▶ **Goal of the exercise**: Return each entry word for word and skip its pictures.

▶ **Supplied records**:

-=-=-

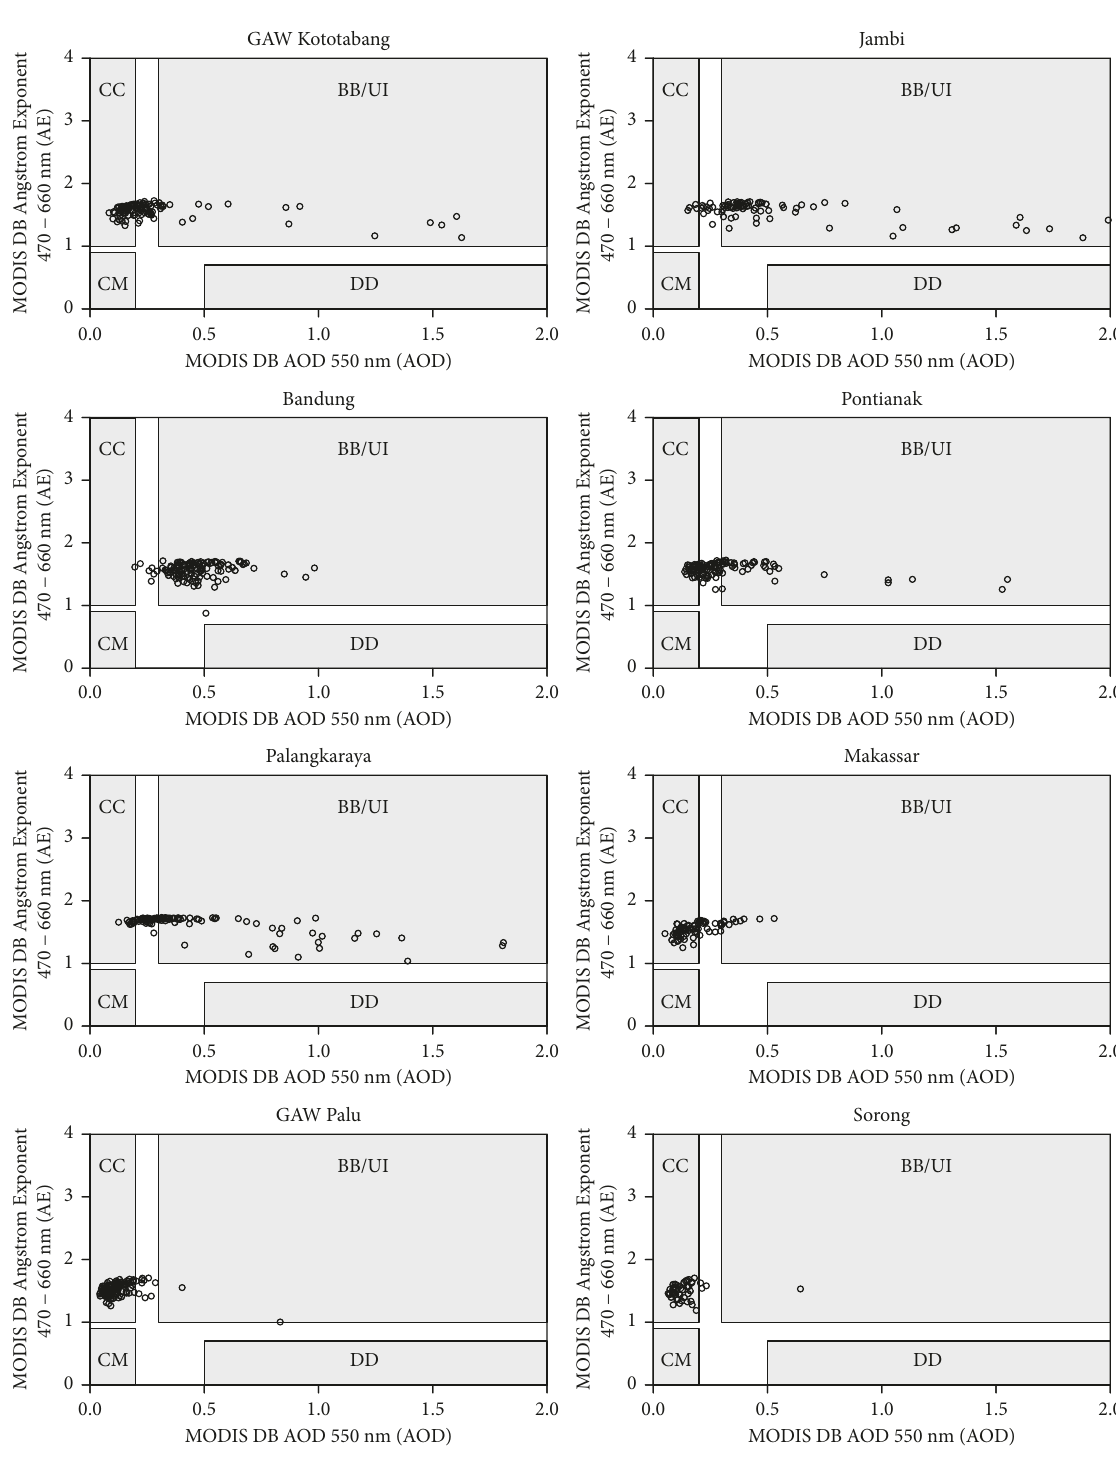
Figure 4: Relationship between monthly MODIS AOD 550nm and AE at AERONETsites over Indonesia from 2009 to 2019 according to aerosol classification in Table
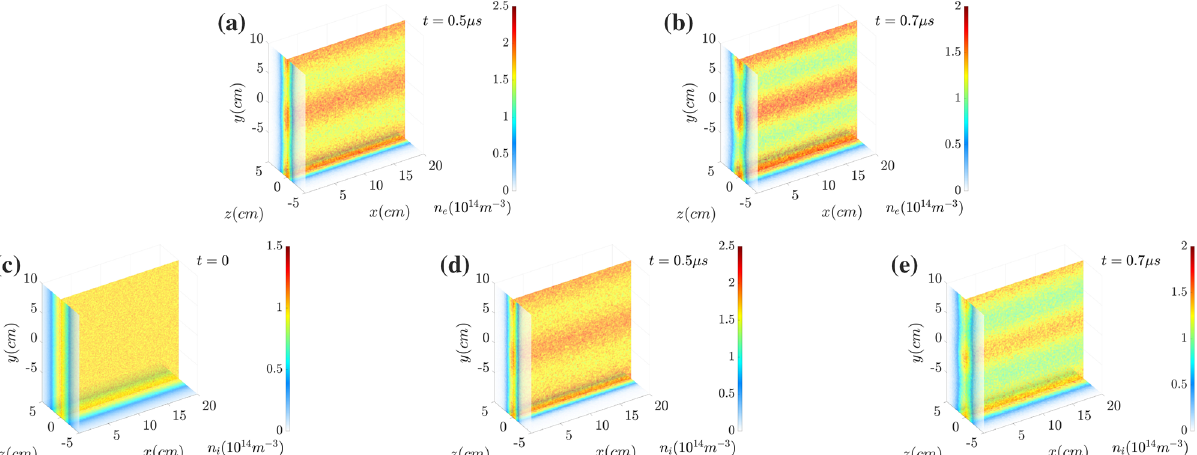
Figure 2. Spatial distribution of the electron number density n e at ( a ) t = 0.5 µ s and ( b ) t = 0.7 µ s , and the proton density n i at ( c ) t = 0 , ( d ) t = 0.5 µ s and ( e ) t = 0.7 µ s . The electron sheet current is filamented along the z = 0 plane, and the ions also follow the filamentation.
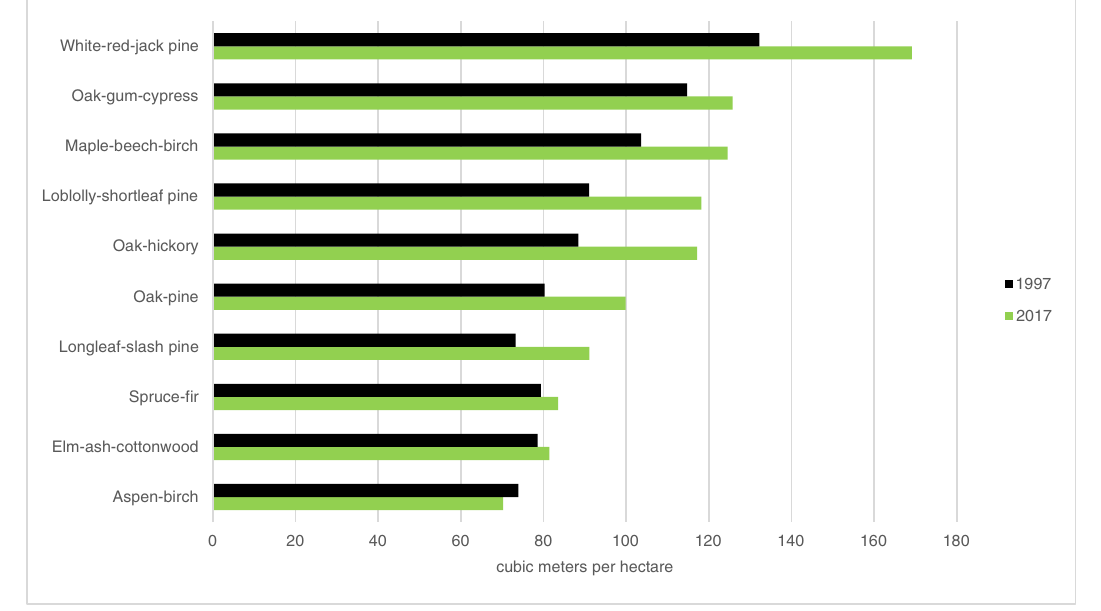
Fig. 1 | Wood volume per hectare in 1997 and 2017 separated by forest group. Source: USFS 1997 and 2017 RPAs 5,6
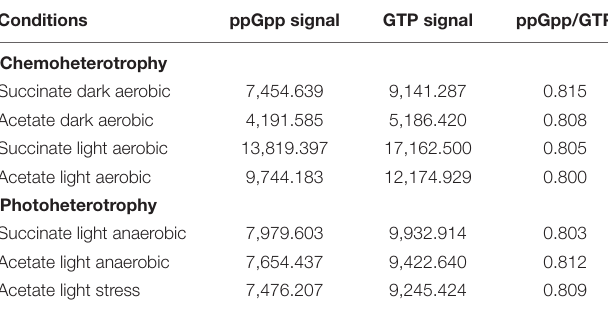
TABLE 1 | Signal left by ppGpp and GTP molecules following autoradiography of polyethyleneimine (PEI) thin-layer chromatography of formic acid cell extract from Rhodospirillum rubrum computed by ImageJ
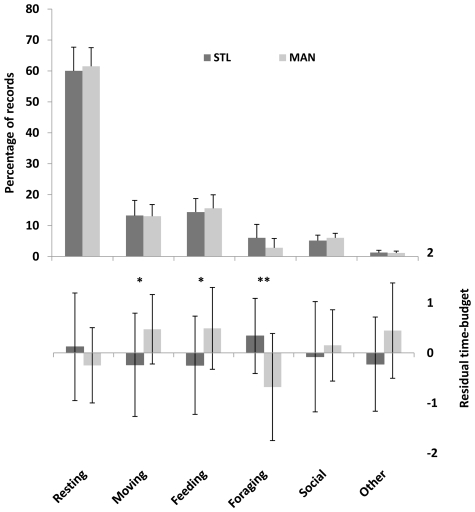
Time-budget of collared lemurs at the two study sites.Upper quadrant: monthly percentages of instantaneous records. Lower quadrant: residuals of log-transformed time budget controlling for log-transformed group size. Values are means and standard errors. STL: Sainte Luce; MAN: Mandena; * p<.05; ** p<.001.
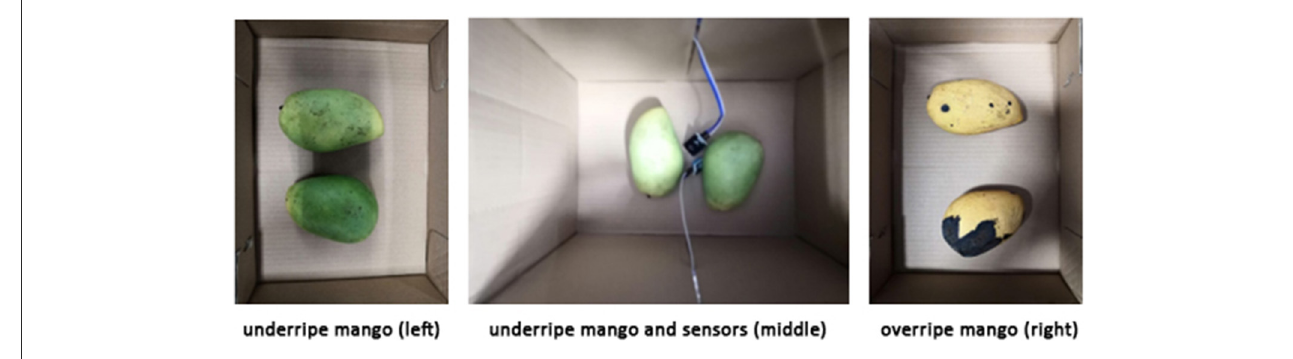
FIGURE2 Underripe mangoes (left) , and overripe mangoes (right)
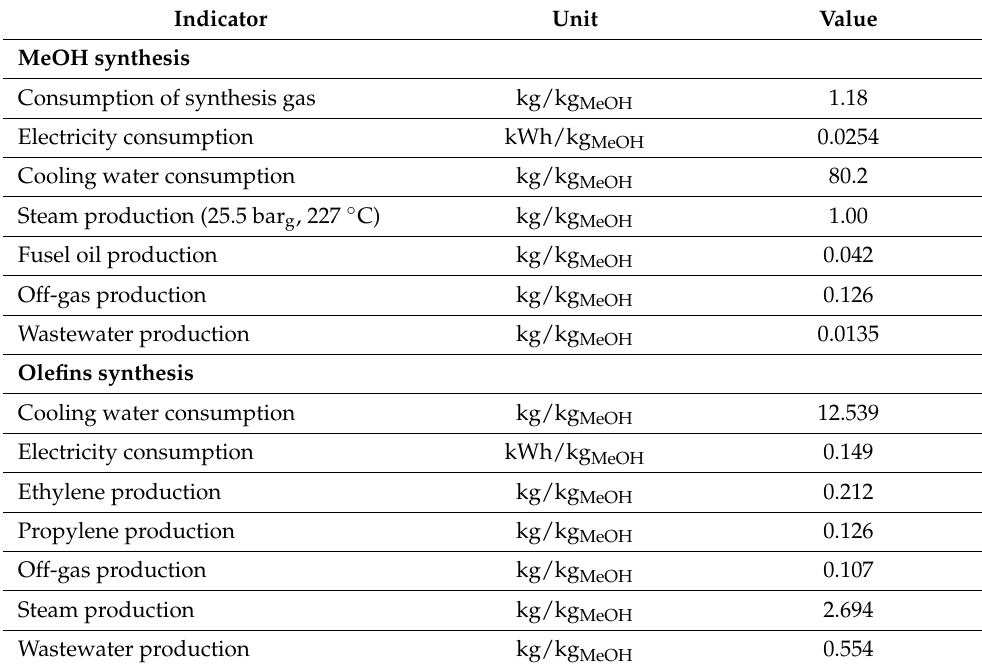
Table 3. Consumption and production basic indicators of methanol and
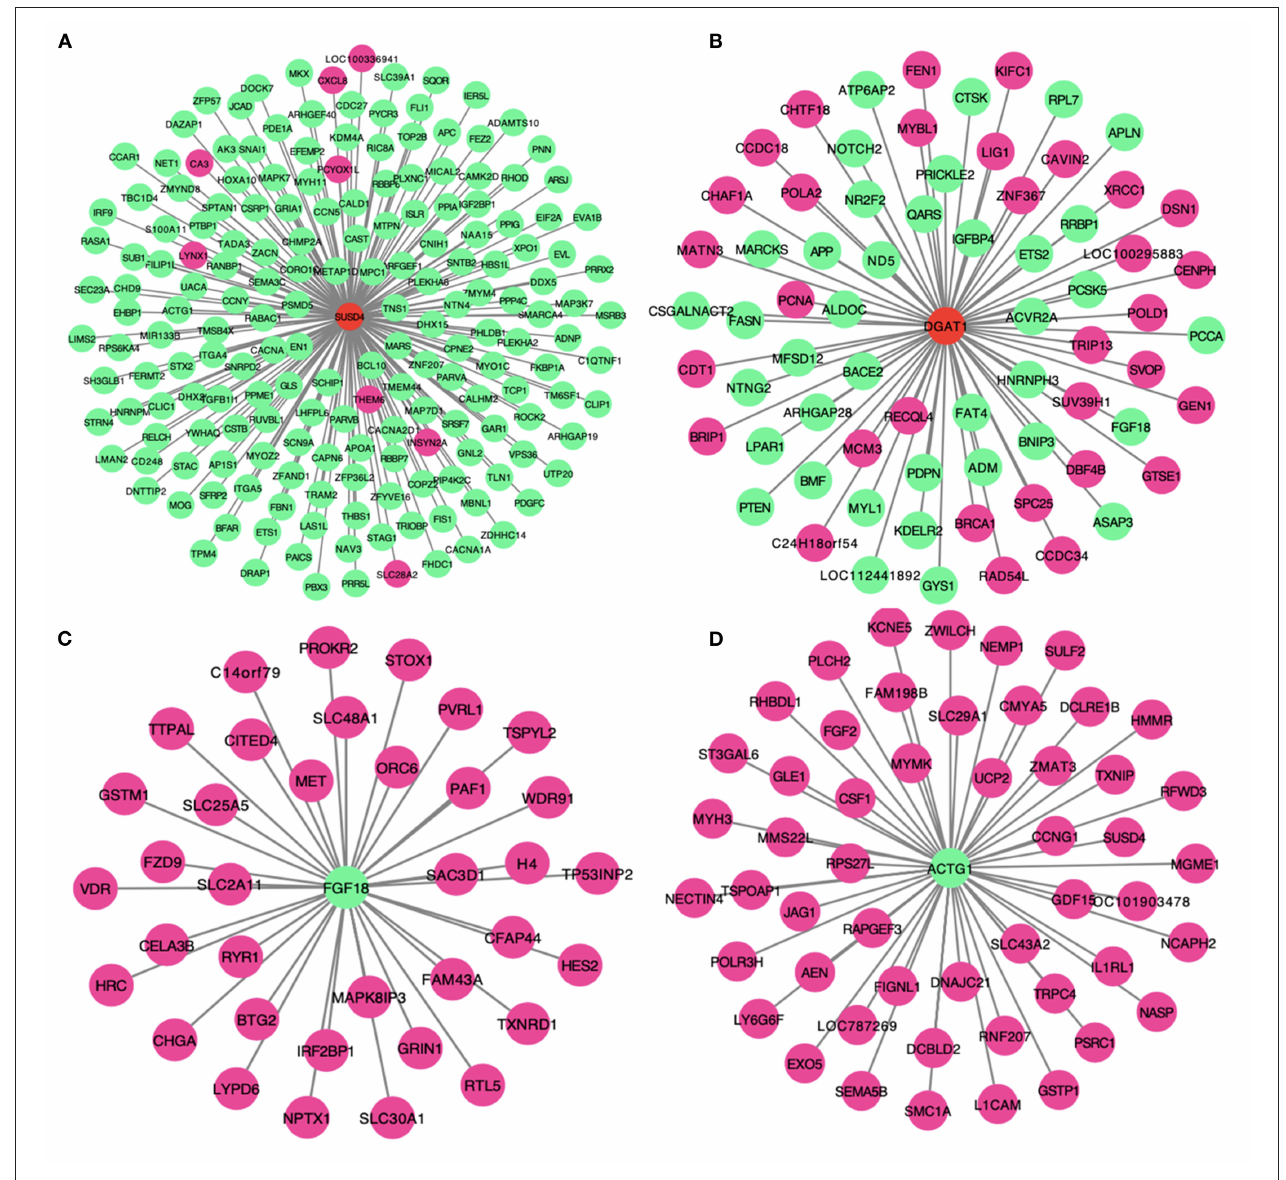
FIGURE 8 | The networks displaying the relationships of four key hub genes within co-expressed turquoise modules, i.e., (A) sushi domain containing 4 ( SUSD4 ) gene, (B) diacylglycerol O-acyltransferase 1 ( DGAT1 ) gene, (C) fibroblast growth factor 18 ( FGF18 ) gene, and (D) actin gamma 1 ( ACTG1 ) gene.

-=-=-

▶ **Response**:
Figure 4: Relationship between monthly MODIS AOD 550nm and AE at AERONETsites over Indonesia from 2009 to 2019 according to aerosol classification in Table
Figure 2. Spatial distribution of the electron number density n e at ( a ) t = 0.5 µ s and ( b ) t = 0.7 µ s , and the proton density n i at ( c ) t = 0 , ( d ) t = 0.5 µ s and ( e ) t = 0.7 µ s . The electron sheet current is filamented along the z = 0 plane, and the ions also follow the filamentation.
Fig. 1 | Wood volume per hectare in 1997 and 2017 separated by forest group. Source: USFS 1997 and 2017 RPAs 5,6
TABLE 1 | Signal left by ppGpp and GTP molecules following autoradiography of polyethyleneimine (PEI) thin-layer chromatography of formic acid cell extract from Rhodospirillum rubrum computed by ImageJ
Time-budget of collared lemurs at the two study sites.Upper quadrant: monthly percentages of instantaneous records. Lower quadrant: residuals of log-transformed time budget controlling for log-transformed group size. Values are means and standard errors. STL: Sainte Luce; MAN: Mandena; * p<.05; ** p<.001.
FIGURE2 Underripe mangoes (left) , and overripe mangoes (right)
Table 3. Consumption and production basic indicators of methanol and
FIGURE 8 | The networks displaying the relationships of four key hub genes within co-expressed turquoise modules, i.e., (A) sushi domain containing 4 ( SUSD4 ) gene, (B) diacylglycerol O-acyltransferase 1 ( DGAT1 ) gene, (C) fibroblast growth factor 18 ( FGF18 ) gene, and (D) actin gamma 1 ( ACTG1 ) gene.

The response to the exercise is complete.